## [Supplied text]
START

Cooley was handsome, blocky and jovial, a cigarette always at the corner of his mouth, a smile that warmed the cold Clare air. He had a powerful frame and a big head of fairish brown hair. Jaunty and careless, he was a young man already on his way to being a rake. His joviality had a spike of sulphur. It was said he was inclined to fight when he had a sup taken, and if he heard raised voices he would often lend a hand.

His fingers were broad and rough from handling concrete blocks, but they seemed to taper to points when caressing the accordion keys, moving in a kind of slow motion. The big right hand covered most of the keyboard, and when he played he threw his head back, closed his eyes and seemed to sink down into his own playing, making the music go on, seemingly forever. Your senses were assaulted. The volume at which he played was so loud that you were struck as if by an electric current pulsing through your body. What he did to your head was the very opposite: a slow music-massage of your inner being, drawing out every little molecule of tenderness you had.

END

## [Instructions]
(a) Turn the paragraph of the passage on Cooley that opens "Cooley was handsome" into a bulleted list that keeps its main facts.
(b) According to the passage on Cooley, what had made his fingers broad and rough?
(c) Rename "accordion" to "melodeon" in the passage on Cooley, and reproduce everything from "His fingers were" down to "of tenderness you had.".
The listing has no role in any of this work.

## [Given material]
START

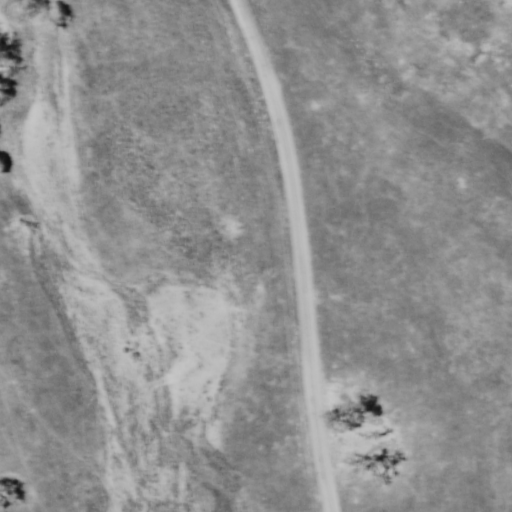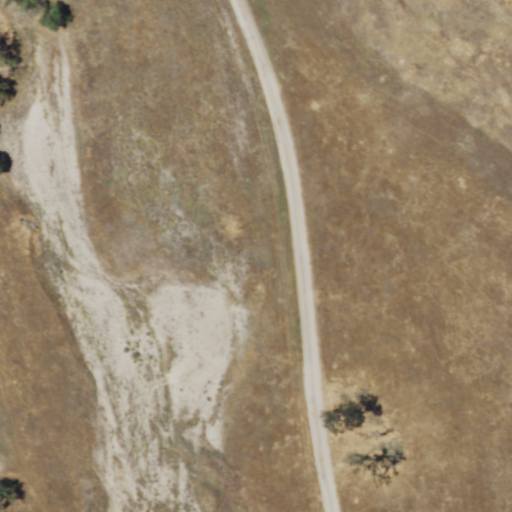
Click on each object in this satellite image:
road: (299, 252)
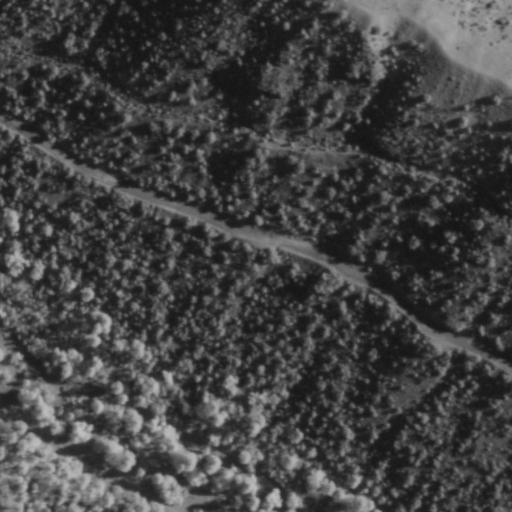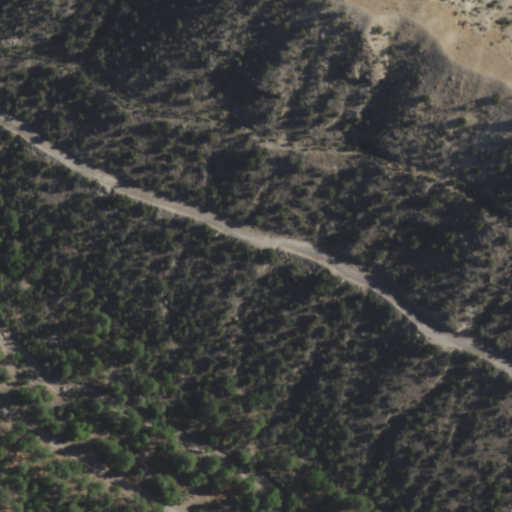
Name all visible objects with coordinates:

END

## [Problem solutions]
(a)
- Handsome, blocky and jovial, with a cigarette always at the corner of his mouth and a smile that warmed the cold Clare air
- Powerful frame and a big head of fairish brown hair
- Jaunty and careless, already on his way to being a rake
- Joviality with a spike of sulphur: said to be inclined to fight when he had a sup taken, and often lent a hand on hearing raised voices

(b) Handling concrete blocks.

(c)
His fingers were broad and rough from handling concrete blocks, but they seemed to taper to points when caressing the melodeon keys, moving in a kind of slow motion. The big right hand covered most of the keyboard, and when he played he threw his head back, closed his eyes and seemed to sink down into his own playing, making the music go on, seemingly forever. Your senses were assaulted. The volume at which he played was so loud that you were struck as if by an electric current pulsing through your body. What he did to your head was the very opposite: a slow music-massage of your inner being, drawing out every little molecule of tenderness you had.